§ **PROBLEM 1**: In the text on neonicotinoid pesticides and bees, how large was the drop in new queen production in treated bumble bee colonies?
§ **PROBLEM 2**: Condense the paragraph of the neonicotinoid and bees text beginning "Here we show that chronic exposure" into a short bulleted list that keeps its main findings.
§ **PROBLEM 3**: Extend the text on neonicotinoids and bees by a few sentences, picking up after its final sentence.

§ **TEXT PASSAGE**:
Honey Bee vs Neonicotinoid (again):    Last year it was news. In March a Guardian article Pesticides linked to honeybee decline, referring to two (then) recent studies:
1) Pesticide Decreases Foraging Success and Survival in Honey Bees:
Nonlethal exposure of honey bees to thiamethoxam (neonicotinoid systemic pesticide) causes high mortality due to homing failure at levels that could put a colony at risk of collapse. Simulated exposure events on free-ranging foragers labeled with a radio-frequency identification tag suggest that homing is impaired by thiamethoxam intoxication. These experiments offer new insights into the consequences of common neonicotinoid pesticides used worldwide.
2) Pesticide Reduces Bumble Bee Colony Growth and Queen Production:
We exposed colonies of the bumble bee Bombus terrestris in the laboratory to field-realistic levels of the neonicotinoid imidacloprid, then allowed them to develop naturally under field conditions. Treated colonies had a significantly reduced growth rate and suffered an 85% reduction in production of new queens compared with control colonies.
And again in October: Evidence of pesticide harm to bees is now overwhelming, referring to an article in Nature:
3) Combined pesticide exposure severely affects ... traits in bees:
Here we show that chronic exposure of bumblebees to two pesticides (neonicotinoid and pyrethroid) at concentrations that could approximate field-level exposure impairs natural foraging behaviour and increases worker mortality leading to significant reductions in brood development and colony success. We found that worker foraging performance, particularly pollen collecting efficiency, was significantly reduced with observed knock-on effects for forager recruitment, worker losses and overall worker productivity. Moreover, we provide evidence that combinatorial exposure to pesticides increases the propensity of colonies to fail.
BookSC was not much help in finding the source documents. 1) is there; 2) seems to be there but the download gives something else; and, 3) is not there at all. So ... one in three. ... It may improve with use. 
I eventually found them elsewhere: 2) Neonicotinoid Pesticide Reduces Bumble Bee Colony Growth and Queen Production, and, 3) Combined pesticide exposure severely affects individual- and colony-level traits in bees.

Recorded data
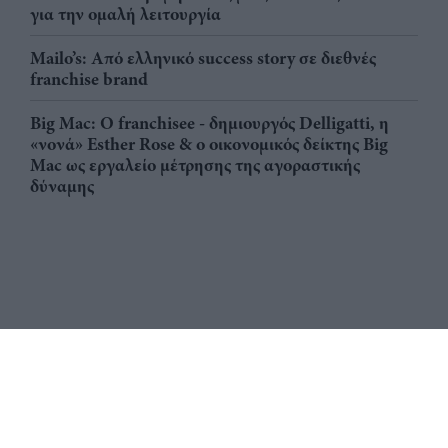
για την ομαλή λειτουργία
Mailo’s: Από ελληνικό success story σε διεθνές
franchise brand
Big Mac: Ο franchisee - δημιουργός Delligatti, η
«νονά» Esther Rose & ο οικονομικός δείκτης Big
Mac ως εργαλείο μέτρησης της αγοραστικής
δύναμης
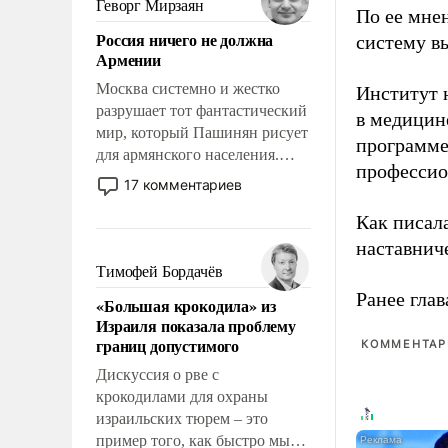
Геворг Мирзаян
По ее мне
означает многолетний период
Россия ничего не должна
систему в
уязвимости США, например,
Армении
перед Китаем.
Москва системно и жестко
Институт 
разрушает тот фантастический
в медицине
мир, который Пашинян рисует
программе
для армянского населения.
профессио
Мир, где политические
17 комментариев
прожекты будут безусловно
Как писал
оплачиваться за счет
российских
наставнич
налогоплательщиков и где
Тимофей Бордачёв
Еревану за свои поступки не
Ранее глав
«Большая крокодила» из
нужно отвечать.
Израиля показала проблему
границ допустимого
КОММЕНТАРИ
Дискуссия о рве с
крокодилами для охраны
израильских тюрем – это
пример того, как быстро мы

§ **ANSWER SECTION 1**: Treated colonies produced 85% fewer new queens than control colonies.

§ **ANSWER SECTION 2**:
- Chronic exposure of bumblebees to a neonicotinoid and a pyrethroid, at concentrations that could approximate field-level exposure, impairs natural foraging behaviour and increases worker mortality.
- This leads to significant reductions in brood development and colony success.
- Worker foraging performance, particularly pollen collecting efficiency, was significantly reduced.
- This reduction had knock-on effects for forager recruitment, worker losses and overall worker productivity.
- Combined exposure to the two pesticides increases the likelihood that colonies fail.

§ **ANSWER SECTION 3**:
What I really really REALLY REALLY   do not understand is how most people go on about their lives as if none of this were happening? When I see friends and family getting onto airplanes to go south and get warm - it's not a judgement, I tell you true, but I am shocked, dismayed. As for the politicians and business people, successful ones, admired and respected, who must know what is happening - I am unable to imagine a scenario for them. Their bureaucrats may be driven and confused to stupidity - but Stephen Harper is not stupid; nor Barack Obama; nor these 'honourable' ministers: Peter Kent, Joe Oliver, John Baird; this woman in Alberta - Alison Redford; Rex Tillerson, the Koch brothers David and Charles ...

WHAT THE FUCK'S GOIN' ON HERE?!
 
I can understand some struggle over exactly what to do, how best to tackle this enormous problem of which the honey bees are a small part, sure. But ... short of rekindling a superstitious belief in evil and devils I am stumped. All I can come up with is the possibility of some tipping point within the 'social imaginary' (as Charles Taylor calls it) that may trip in their minds and permit them to begin to think properly. Soon I hope.

Lame I know. ... Some time ago I posted a link to the video of Elizabeth May saying, "Any honest person who has looked at this science should be screaming from the rooftops!"; yet she sits in Ottawa (as I sit here) ... doing busy work.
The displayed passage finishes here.